Marvel’s many marvels: An update on comic book cinema

Ooga-Chaka Ooga-Ooga Ooga-Chaka Ooga-Ooga.

The trailer to the new “Guardians of the Galaxy” movie came out and when I heard Blue Swede’s chanting, I was instantly hooked on a feeling: I needed to watch this movie. A movie with a talking raccoon, a tree with a limited vocabulary and lots of space aliens.

I had read a couple of issues of the “Guardians” comics before the movie  trailer came out, but only because I heard that Chris “Andy Dwyer” Pratt was going to be the sexy action star.

The comic book was definitely not something I would have recommended to casual fans of comics.

The “Cosmic” side of Marvel has always been the stranger and more obscure side, especially compared to the “Earth” comics.

And yet as of last weekend, “Guardians of the Galaxy” is now the top-grossing movie of 2014 in America and has a rating of 92 percent on rottentomatoes.com.

I am certain that the awesome visuals, great acting and the pure joy of watching this movie added to its popularity, but I am even more certain that this movie would have been big— though maybe not as big—regardless of quality.

Comic book movies aren’t just for comic book fans or people who want to see George Clooney’s nipples anymore. They have gone from a niche market to a booming, unstoppable business.
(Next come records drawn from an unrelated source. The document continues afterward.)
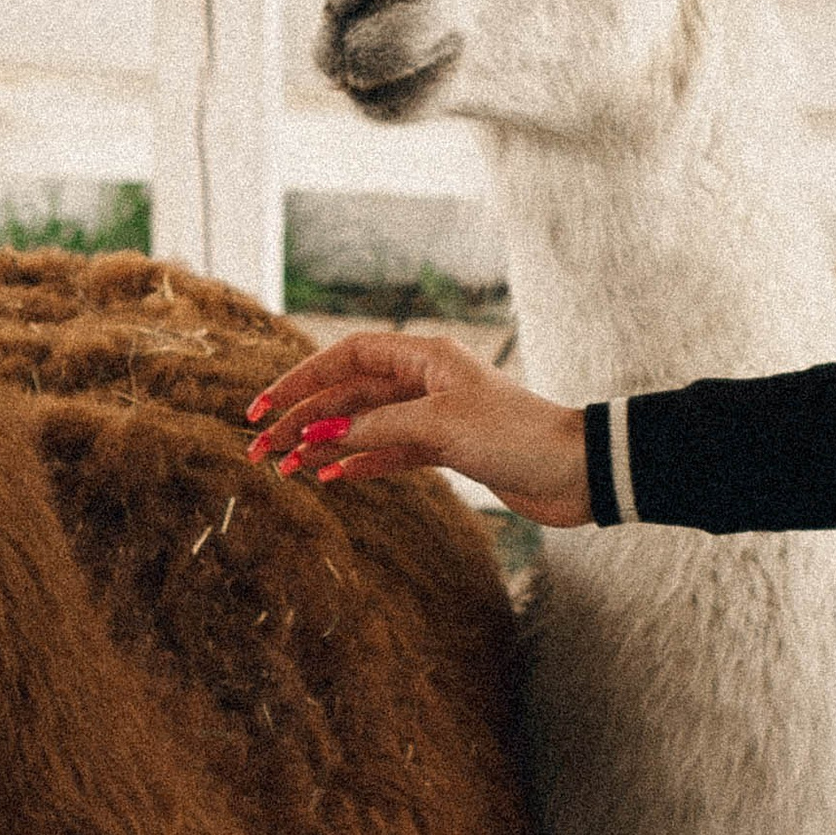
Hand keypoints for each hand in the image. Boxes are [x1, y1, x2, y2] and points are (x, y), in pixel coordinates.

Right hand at [246, 330, 592, 527]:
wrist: (574, 472)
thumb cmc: (515, 435)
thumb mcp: (439, 426)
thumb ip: (376, 428)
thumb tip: (320, 437)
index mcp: (425, 357)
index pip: (347, 357)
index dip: (302, 379)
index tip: (263, 407)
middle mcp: (426, 381)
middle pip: (349, 394)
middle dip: (303, 420)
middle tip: (261, 450)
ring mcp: (435, 415)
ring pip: (364, 426)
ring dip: (324, 446)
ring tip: (286, 470)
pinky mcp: (446, 449)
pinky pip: (389, 452)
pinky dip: (359, 463)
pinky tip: (331, 477)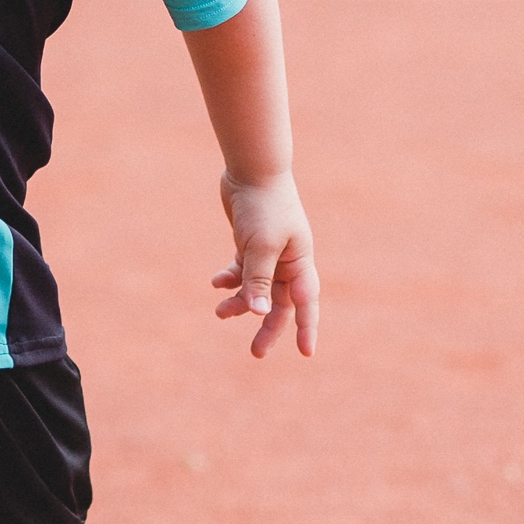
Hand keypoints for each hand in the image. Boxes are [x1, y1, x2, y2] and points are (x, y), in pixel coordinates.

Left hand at [210, 171, 318, 359]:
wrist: (251, 170)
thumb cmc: (263, 207)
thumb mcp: (261, 246)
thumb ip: (258, 280)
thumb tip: (257, 313)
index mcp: (300, 263)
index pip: (307, 303)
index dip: (307, 328)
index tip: (306, 353)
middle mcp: (288, 261)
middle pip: (279, 303)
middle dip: (267, 327)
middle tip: (256, 354)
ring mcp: (268, 253)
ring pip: (256, 289)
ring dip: (240, 303)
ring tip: (220, 313)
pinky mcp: (249, 244)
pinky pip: (242, 270)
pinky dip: (230, 278)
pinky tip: (216, 282)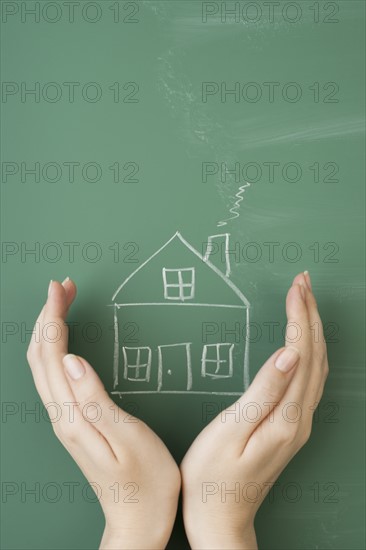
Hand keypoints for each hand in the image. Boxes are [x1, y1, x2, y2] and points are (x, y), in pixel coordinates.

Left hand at [26, 279, 180, 549]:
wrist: (138, 521)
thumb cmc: (144, 482)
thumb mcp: (126, 437)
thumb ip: (95, 397)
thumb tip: (71, 359)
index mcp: (73, 414)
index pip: (52, 354)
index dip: (54, 317)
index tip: (61, 288)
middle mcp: (62, 415)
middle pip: (41, 356)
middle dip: (48, 315)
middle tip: (62, 286)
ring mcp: (66, 419)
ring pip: (44, 365)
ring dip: (49, 330)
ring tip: (62, 303)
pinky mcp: (75, 422)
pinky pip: (54, 377)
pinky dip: (56, 350)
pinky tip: (66, 342)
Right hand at [180, 271, 328, 548]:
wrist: (220, 517)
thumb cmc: (214, 476)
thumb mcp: (232, 430)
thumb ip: (264, 391)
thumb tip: (289, 353)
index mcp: (286, 416)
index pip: (301, 351)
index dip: (299, 316)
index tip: (296, 287)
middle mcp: (300, 418)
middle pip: (314, 354)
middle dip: (310, 314)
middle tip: (303, 282)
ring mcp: (297, 424)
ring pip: (316, 366)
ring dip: (312, 329)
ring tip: (304, 302)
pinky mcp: (290, 427)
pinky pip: (308, 379)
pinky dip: (308, 351)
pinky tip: (300, 342)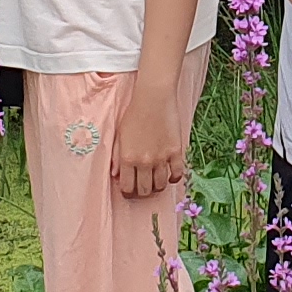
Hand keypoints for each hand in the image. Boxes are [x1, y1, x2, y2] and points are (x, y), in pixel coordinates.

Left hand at [111, 73, 186, 198]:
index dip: (128, 193)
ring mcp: (161, 158)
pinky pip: (177, 174)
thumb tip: (115, 174)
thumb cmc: (134, 114)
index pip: (127, 187)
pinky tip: (170, 175)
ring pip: (160, 185)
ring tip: (156, 181)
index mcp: (127, 158)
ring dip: (157, 187)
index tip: (130, 190)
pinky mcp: (176, 152)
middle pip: (144, 190)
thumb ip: (115, 156)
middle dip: (142, 192)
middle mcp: (144, 162)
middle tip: (143, 188)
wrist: (154, 98)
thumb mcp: (118, 135)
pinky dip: (173, 178)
They have exploded into a genre that boys, women, fathers, grandmothers and estranged lovers can all enjoy.

This is in large part because many comics blend a lot of emotions and genres. There’s just the right amount of drama, action, romance, humor and thought to make it interesting for hardcore fans and also various sorts of people who have never read a comic.

The MCU, Marvel Cinematic Universe, is so popular that Marvel has a 10-year plan with dozens of A-list actors, directors, screenwriters and just as many movies. They are raking in hundreds of millions of dollars with each movie and each film seems to make more money than the last.
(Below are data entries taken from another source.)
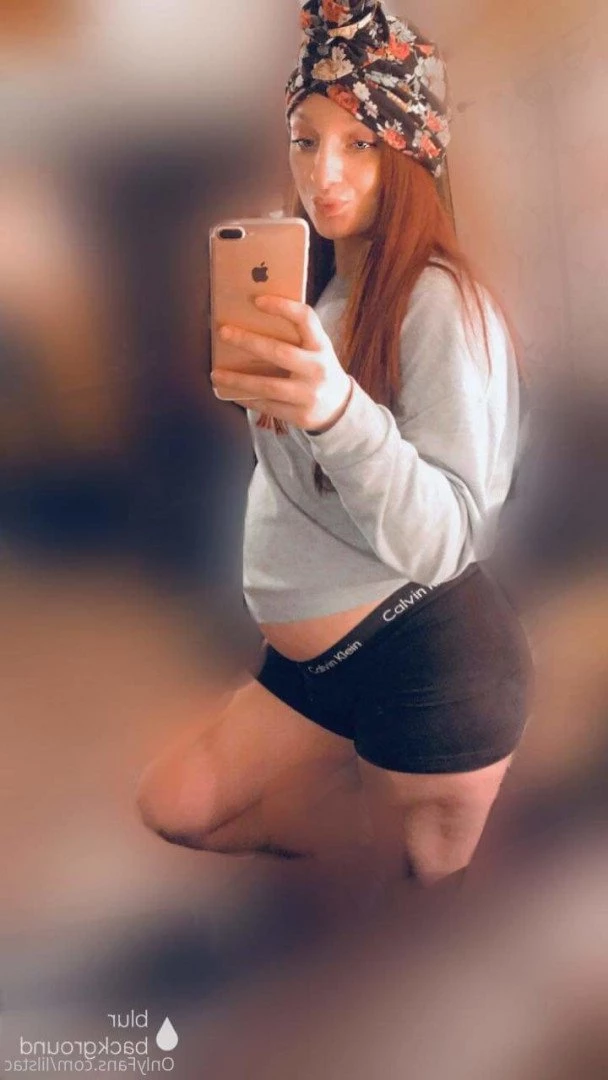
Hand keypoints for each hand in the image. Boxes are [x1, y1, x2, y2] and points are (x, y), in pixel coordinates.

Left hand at [211, 295, 351, 432]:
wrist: (339, 407)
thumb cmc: (317, 369)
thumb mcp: (315, 349)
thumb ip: (295, 336)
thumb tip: (252, 320)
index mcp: (321, 345)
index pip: (306, 319)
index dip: (283, 307)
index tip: (257, 300)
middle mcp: (317, 368)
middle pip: (280, 352)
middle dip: (249, 341)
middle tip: (224, 332)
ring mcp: (308, 394)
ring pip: (268, 385)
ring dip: (238, 379)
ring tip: (216, 373)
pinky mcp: (299, 415)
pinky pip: (267, 405)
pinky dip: (246, 398)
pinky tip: (229, 391)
DC is now trying to play catch-up and growing their cinematic universe without laying the groundwork that Marvel did. They are hoping that Batman and Superman are powerful enough to draw people into the new “Batman vs. Superman” and the 100-percent-true rumor of a “Justice League” movie.

I love DC, but I am critical of how they seem to be trying to jump on the bandwagon full of cash cows. I also think their approach is all wrong—serious and brooding. DC can’t just “Batman-ize” their whole stable of characters. The constantly angsty Clark Kent was my main problem with the recent “Man of Steel” movie—that and, you know, everything else in the movie.
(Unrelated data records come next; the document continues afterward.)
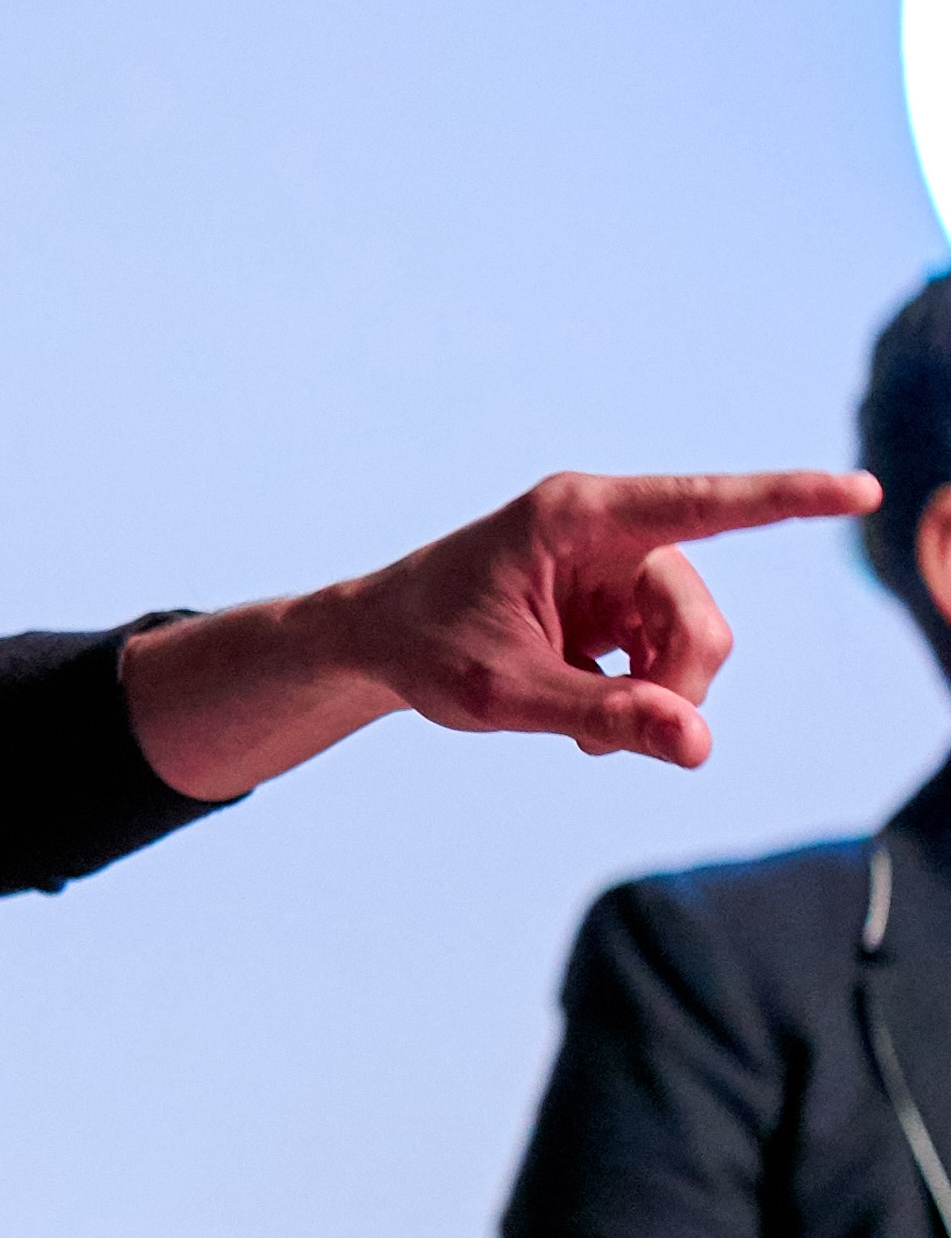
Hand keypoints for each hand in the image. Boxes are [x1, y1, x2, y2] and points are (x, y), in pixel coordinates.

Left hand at [121, 468, 880, 800]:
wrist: (375, 642)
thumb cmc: (425, 650)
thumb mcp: (506, 696)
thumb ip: (603, 716)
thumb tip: (698, 744)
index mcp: (576, 518)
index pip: (703, 506)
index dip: (788, 500)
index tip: (861, 493)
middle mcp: (606, 527)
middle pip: (699, 618)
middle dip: (675, 689)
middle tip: (618, 744)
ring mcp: (616, 562)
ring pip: (692, 642)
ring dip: (656, 698)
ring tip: (587, 734)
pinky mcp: (616, 596)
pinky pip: (668, 653)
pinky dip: (642, 695)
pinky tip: (590, 721)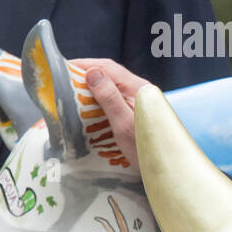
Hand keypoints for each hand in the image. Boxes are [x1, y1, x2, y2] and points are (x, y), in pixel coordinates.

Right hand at [69, 59, 149, 174]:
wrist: (169, 167)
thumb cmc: (146, 148)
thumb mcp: (124, 124)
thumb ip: (109, 98)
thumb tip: (92, 73)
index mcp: (137, 88)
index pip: (107, 67)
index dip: (84, 64)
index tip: (62, 67)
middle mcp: (139, 90)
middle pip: (109, 75)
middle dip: (85, 75)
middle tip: (62, 82)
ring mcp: (139, 100)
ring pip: (111, 86)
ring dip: (91, 88)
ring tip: (71, 94)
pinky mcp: (137, 111)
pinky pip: (115, 98)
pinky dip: (99, 100)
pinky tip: (89, 108)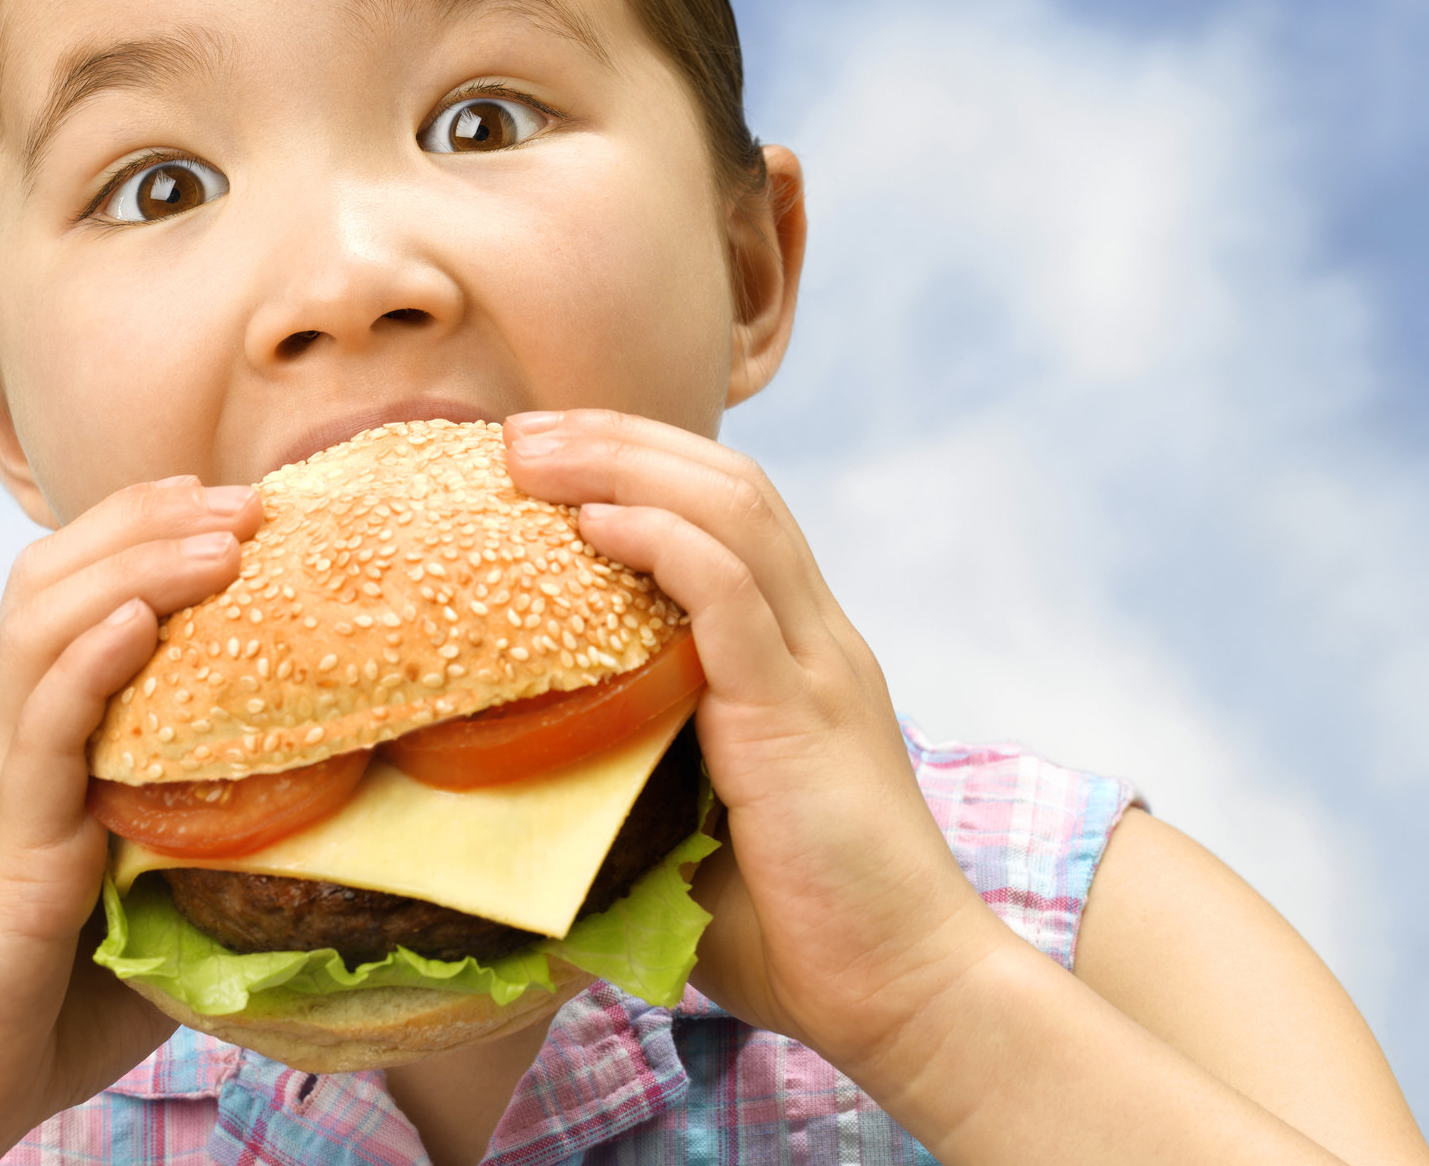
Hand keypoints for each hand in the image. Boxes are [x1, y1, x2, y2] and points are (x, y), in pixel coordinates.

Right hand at [0, 476, 262, 1163]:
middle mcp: (5, 745)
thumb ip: (205, 847)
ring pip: (44, 630)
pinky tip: (139, 619)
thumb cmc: (39, 1009)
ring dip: (137, 568)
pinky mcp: (7, 847)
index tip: (232, 503)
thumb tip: (325, 823)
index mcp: (34, 746)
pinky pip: (42, 730)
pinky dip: (89, 661)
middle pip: (53, 580)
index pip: (69, 594)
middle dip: (150, 522)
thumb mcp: (144, 902)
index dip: (141, 531)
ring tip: (222, 538)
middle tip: (250, 500)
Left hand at [503, 409, 1008, 1073]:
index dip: (636, 465)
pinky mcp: (801, 715)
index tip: (541, 458)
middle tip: (517, 431)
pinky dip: (663, 542)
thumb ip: (638, 779)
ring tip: (532, 452)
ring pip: (732, 513)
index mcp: (796, 656)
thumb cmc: (799, 933)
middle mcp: (815, 641)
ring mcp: (816, 670)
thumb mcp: (697, 830)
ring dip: (624, 467)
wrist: (910, 998)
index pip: (726, 512)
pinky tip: (596, 520)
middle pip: (727, 483)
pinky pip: (734, 595)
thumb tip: (527, 780)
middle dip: (617, 439)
DC also has “Green Arrow” airing on The CW. It has a very dedicated following and is also critically loved. And not just by crazy Tumblr fans.

Weirdly enough, DC has a lot of upcoming shows, like “Gotham,” “The Flash,” “Constantine,” “iZombie” and the “Preacher.” Debuting a lot of their series on cable television is an interesting choice. I think it’s a great choice for some, like “The Flash,” because of how cheesy the comic is, but the lower production values make it feel like it wouldn’t translate as well as “Batman” or “Constantine.”

After over a decade of success, comic book cinema is still going very, very strong, as both viewer reactions and box office receipts show. Better yet, the future of comic book adaptations is bright: more and more attention and money are being heaped onto this relatively new jump of the comic medium.

Based on all that attention, I doubt the adaptation train will slow down anytime soon.

Still, a part of me hopes that someone out there will steer the train away from the traditional caped superheroes and onto comics like “Saga” or “Sex Criminal.” When it comes to branching out, “Guardians” should be just the beginning.